Where Are They Found?
Water forests can be found in many different places of the world. For instance, clouds cover the Sitka spruces and hemlocks on Cape Lookout Point on the Oregon coast. On a windy day, walking beneath them will get you wet even when it’s not raining! On the other hand, tropical cloud forests are typically brought up when cloud forests are discussed.
Only in hilly regions can one find tropical cloud forests. They also exclusively exist on either side of the equator in the tropical regions. Although montane cloud forests can be found in 12 countries, the majority of them are in Venezuela, Ecuador, Mexico, and Colombia. Others can be found across Indonesia, in southern Brazil, Costa Rica, northern Australia, South India, Vietnam, and Cambodia.
These unique woodlands are unfortunately at danger. Cloud forests made up 1 percent of all forests worldwide in the 1970s, but now they barely make up 1%. Because of global warming, forest vegetation is being forced to grow at higher, colder altitudes where there is less rainfall, which is difficult for the plants and animals to survive. Lower slopes are being cleared by deforestation as well. The water forest in the St Helena Peaks National Park alone shrank to about 16 hectares in 2008 from an estimated 130–1100 hectares based on historical data. The surviving forest is being protected because it is essential to the island’s water supply for plants, animals, and people.
Cloud Forests vs Rainforests
A few key characteristics set cloud forests apart from rainforests. The first is the place. Mountainous areas are invariably home to cloud forests. They also have more acidic soil, less sunlight, and a lower temperature. There is a labyrinthine mass of vegetation generated by the shorter, denser trees. In contrast, regular layered canopies with trees up to 200 feet in height are seen in rainforests. Although rivers are found in both habitats, they are larger, slower-moving rivers with silt beds in rainforests. Rivers in cloud forests are shallow, swift-moving, and have stony bottoms. The wildlife in the two forests is likewise significantly different.
Why Are They So Important?
Water forests are essential in terms of biodiversity. Endemism is the term for the fact that many of them contain flora and fauna that are unique to Earth.
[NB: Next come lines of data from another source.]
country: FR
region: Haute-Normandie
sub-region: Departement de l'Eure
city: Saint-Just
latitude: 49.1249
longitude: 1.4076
They are also very efficient “water factories.” For instance, Tegucigalpa, the capital of Honduras, receives 40% of its water supply from a cloud forest.
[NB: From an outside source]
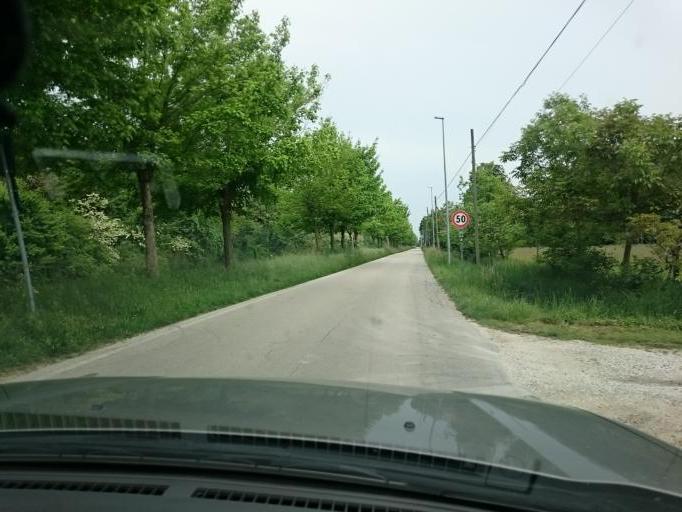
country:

What Animals Live in Cloud Forests?
Cloud forests need to be the top priority for conservation worldwide, according to many environmentalists. These are a handful of the creatures that call that place home.
Red-eyed Stream Tree Frog
These frogs inhabit the cloud forests of Costa Rica and Panama, and their species is critically endangered. They do well in cool, damp conditions, although there is a threat to their habitats.
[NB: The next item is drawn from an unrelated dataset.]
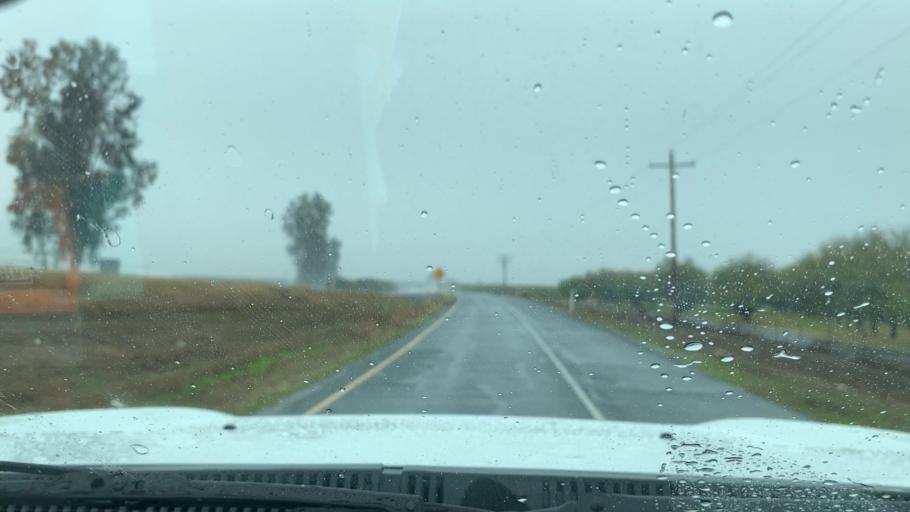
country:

Clouded leopards are an ancient species of cat that have long resided in water forests. Their broad paws feature unique footpads designed to help them hold onto branches. They pursue wild boars, tiny deer, and primates.
The Talamancan highland forests of Costa Rica and Panama are home to these species. They seem considerably different, and they eat mostly fruit. They belong to the Monteverde Forest Preserve’s natural species.
Mexican Alligator Lizard
In Mexico’s cloud forests, the Mexican alligator lizard inhabits an altitude of roughly 130 feet. They devour insects, which they crunch with their keen teeth, and have a vivid, bright green colour.